Tornato in California, ma stavolta più a sud, riprese a scrivere nel 1972, anche in seguito all’incontro con Tess, la quinta moglie. Tra il febbraio e il marzo del 1974 Dick, sempre ritenutosi ateo, iniziò a sentire voci e avere visioni in sogno e da sveglio. Convinto di stare provando un’esperienza mistica, Dick prese a scrivere l’Esegesi, una serie di appunti a carattere teologico-filosofico, a partire dai quali scrisse la celebre “Trilogia di Valis”, punto d’arrivo della sua esperienza letteraria. Gli appunti dell’Esegesi sono una sorta di diario di bordo di una frenetica ricerca teologica iniziata con l’esperienza del febbraio-marzo del 1974 (reale? simulata? “arricchita”? tra gli studiosi non c’è accordo) chiamata anche la “divina invasione”.

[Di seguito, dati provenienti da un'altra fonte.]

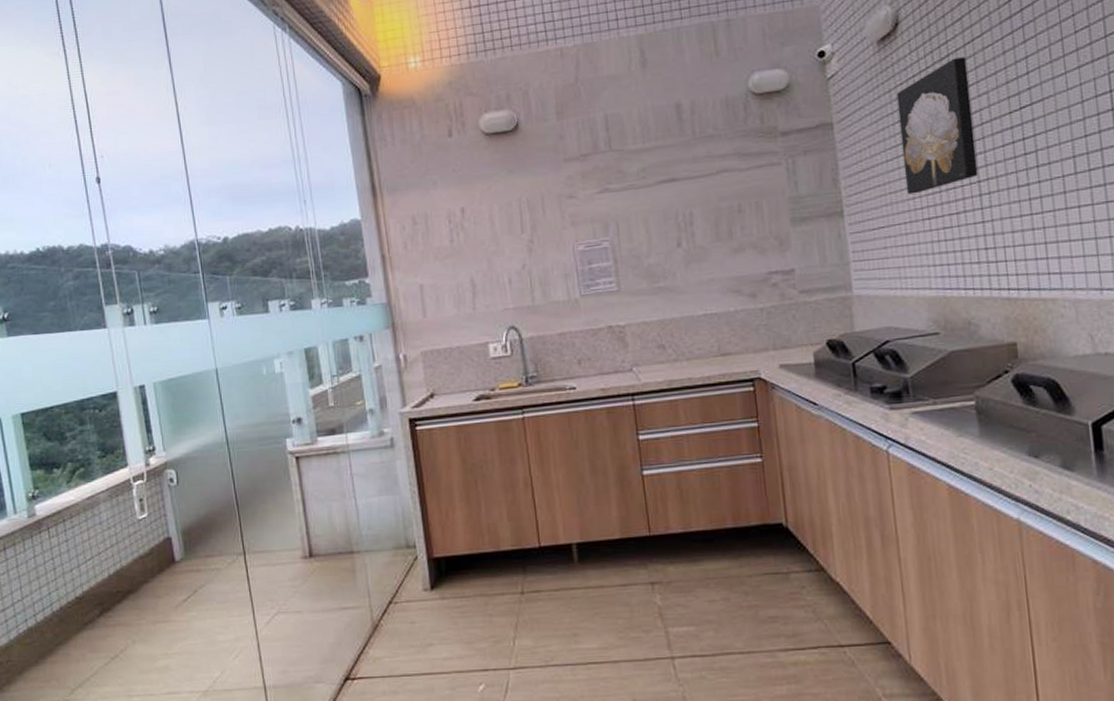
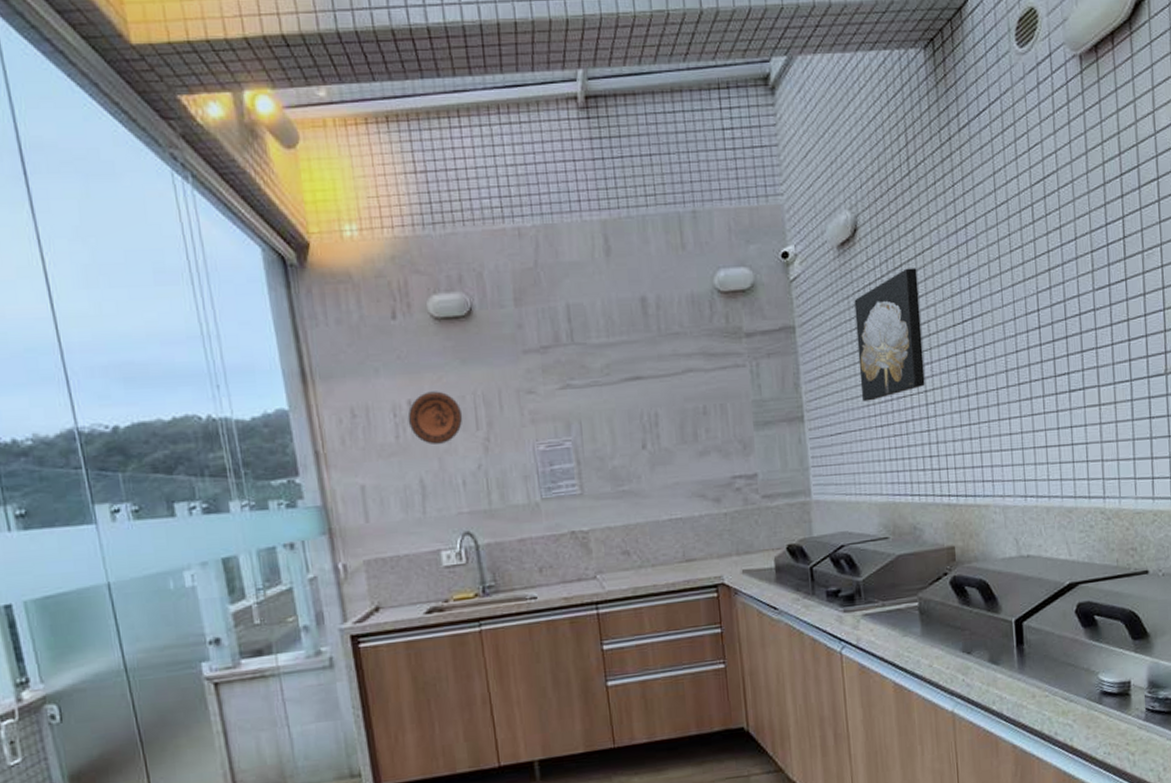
decorative plate: none [461,199,510,247] -> present [408,391,463,444]

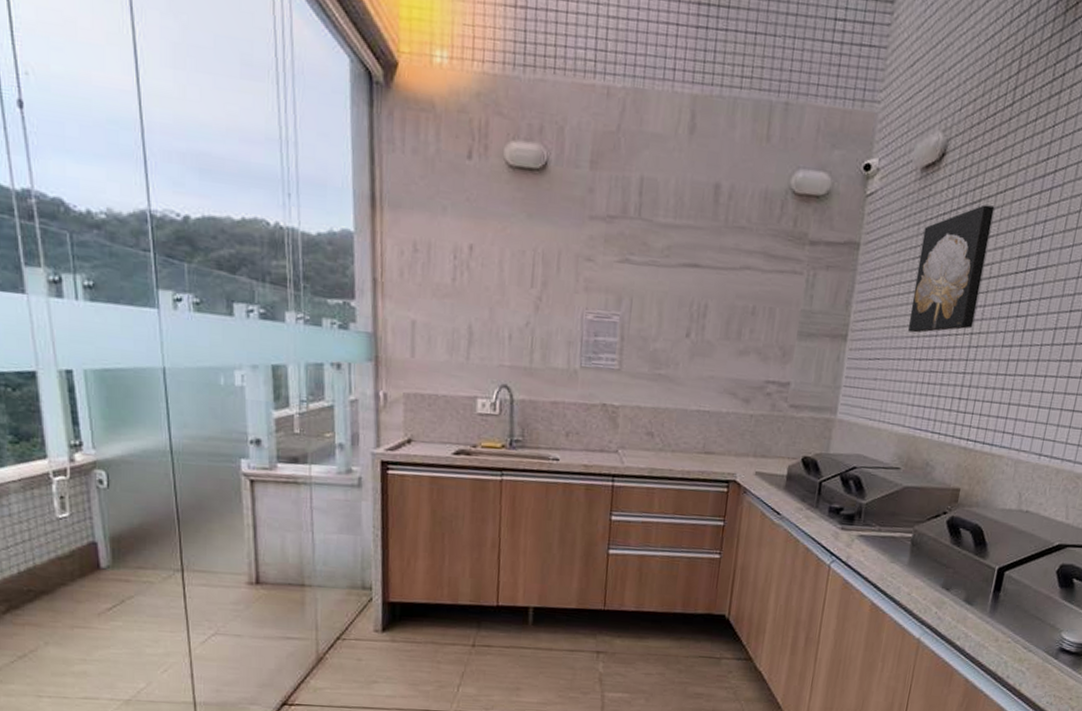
decorative plate: present [408,391,463,444] -> none [466,239,520,295]

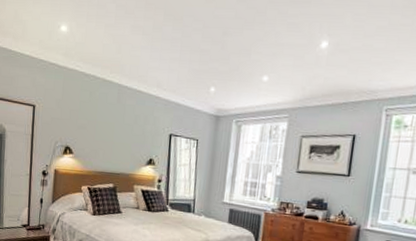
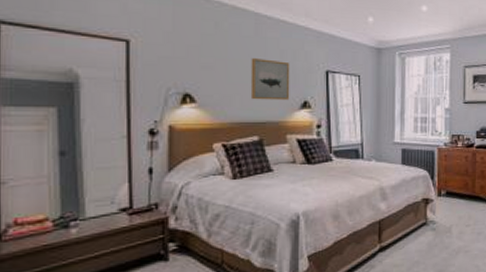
wall art: none [110,121,142,157] -> present [250,58,290,101]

Morì a Santa Ana, in California, per collasso cardiaco, il 2 marzo 1982, proprio quando i diritti delle sue opere gli avevano dato per la prima volta una certa sicurezza economica e mentre era in lavorazione il primo film basato su una delle sue storie, “Blade runner” di Ridley Scott, che Dick non poté vedere completato, anche se riuscì comunque a visitarne il set.
Philip K. Dick viene oggi considerato uno dei più importanti autori di fantascienza e della narrativa americana dal secondo dopoguerra; le sue opere sono caratterizzate da un’irrequieta interrogazione sui temi della realtà, della simulazione e del falso, della teologia cristiana, della storia e della società degli Stati Uniti.
Pervasa da un generale senso di pessimismo, l’opera di Dick è segnata da una profonda attenzione ai problemi interiori dei suoi personaggi, a una ricerca del divino, a una meditazione non sistematica, ma a tratti decisamente originale, sull’idea sia dell’uomo sia dell’umano. Tutto ciò però non è mai, neanche nelle ultime opere cosiddette “teologiche”, svincolato dal contesto storico in cui Philip viveva o scriveva. I suoi romanzi e racconti preservano, nonostante l’apparato fantascientifico, l’atmosfera degli anni Cinquanta, Sessanta e Settanta, pur se proiettati nel futuro.
Molte opere di Dick prefigurano situazioni e figure del mondo di oggi e ciò è dovuto alla consapevolezza che Philip ebbe, come pochi altri autori, dell’impatto dei mass-media, e soprattutto della televisione, sulla vita quotidiana dell’uomo postmoderno. Esemplari da questo punto di vista sono il presidente-robot di “I simulacri” oppure il presentatore Jason Taverner di “Scorrete lacrime, disse il poliziotto”, una celebrità che scopre alla fine di non esistere.
Come molti scrittori americani Dick è partito dai racconti: ne ha scritto una gran quantità, molti dei quali sono diventati spunto per film famosi (anche se assolutamente infedeli allo spirito degli scritti originali) come “Atto di forza”, “Minority report”, “Impostor”, “Screamers”, “Un oscuro scrutare”.